Mi abuelo me contaba siempre que si no hubiera sido el hijo menor (cuatro hermanos y cuatro hermanas, sin contar los que murieron justo después del parto), nunca habría encontrado a mi abuela y yo, probablemente, nunca habría nacido.
Cuando todos sus hermanos eran adolescentes, se mudaron a Estados Unidos para encontrar un futuro mejor, trabajar y crear su propia familia, realizando el “sueño americano” que muchos italianos tenían en los años Cincuenta. Así, cuando mi abuelo creció, sus padres le dijeron que no podía hacer lo mismo que sus hermanos, que se habían ido a la ventura a otro continente, sino que tenía que quedarse en Polignano a Mare para gestionar los bienes familiares, trabajando la tierra y cuidándolos a ellos, ya ancianos. Así que aquí empieza la historia.
Hace más de un siglo, a los diecisiete años, mi bisabuelo Cosimo dejó su pueblo natal, donde se vivía en condiciones de miseria, para mudarse a Nueva York, donde encontró un trabajo como jefe de carpinteros en una empresa de construcciones. Algunos años después, regresó a Italia y se casó con Rosa. Al cabo de muy poco tiempo, nació su primera hija que, a los seis meses, emprendió su primer viaje: los tres subieron al barco Colombo que los llevó a América. Allí nacieron otros tres hijos. La familia, tras las primeras dificultades principalmente debidas a la adaptación a la nueva lengua y cultura, vivían en un barrio poblado por italianos y se sintieron bien acogidos por la población nativa. Por eso, cuando mi bisabuelo quiso regresar a Polignano porque su padre estaba enfermo, su mujer Rosa no quería que la familia entera se mudara otra vez, porque la vida allí era mucho mejor de la que había en el pueblo, donde se podía vivir solo trabajando la tierra. A final de los años Veinte, todos regresaron a Italia, también porque eran los años de la mafia de Al Capone y mis bisabuelos temían por la vida de sus hijos.

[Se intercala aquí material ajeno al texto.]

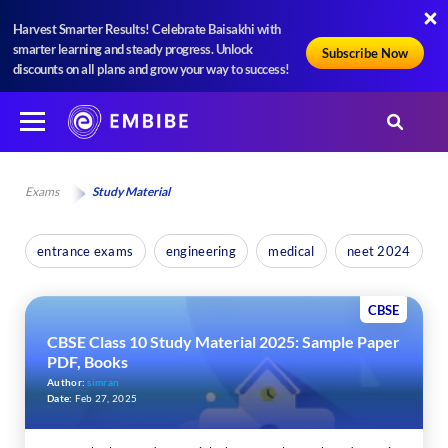
Harvest Smarter Results! Celebrate Baisakhi with
smarter learning and steady progress. Unlock
Subscribe Now
discounts on all plans and grow your way to success!
Exams
Study Material
entrance exams
engineering
medical
neet 2024
CBSE
CBSE Class 10 Study Material 2025: Sample Paper
PDF, Books
Author:
simran
Date:
Feb 27, 2025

En Polignano nacieron otros cuatro hijos y la familia vivía en una condición de bienestar gracias al dinero ganado en Estados Unidos, país que mi bisabuela echaba mucho de menos. Por eso, al terminar la guerra, empujó a sus hijos a mudarse otra vez a Nueva York, porque la vida allí ofrecía mejores oportunidades y porque también eran ciudadanos americanos. No tuvieron dificultades en adaptarse, encontraron trabajo y se casaron con parejas italianas, a las que conocieron en los barrios de emigrantes connacionales. Todos se quedaron allí, construyeron sus familias, que ahora viven repartidas por todos Estados Unidos y sueñan ver un día el lugar donde todo empezó, ese pueblito de Apulia que todo el mundo envidia.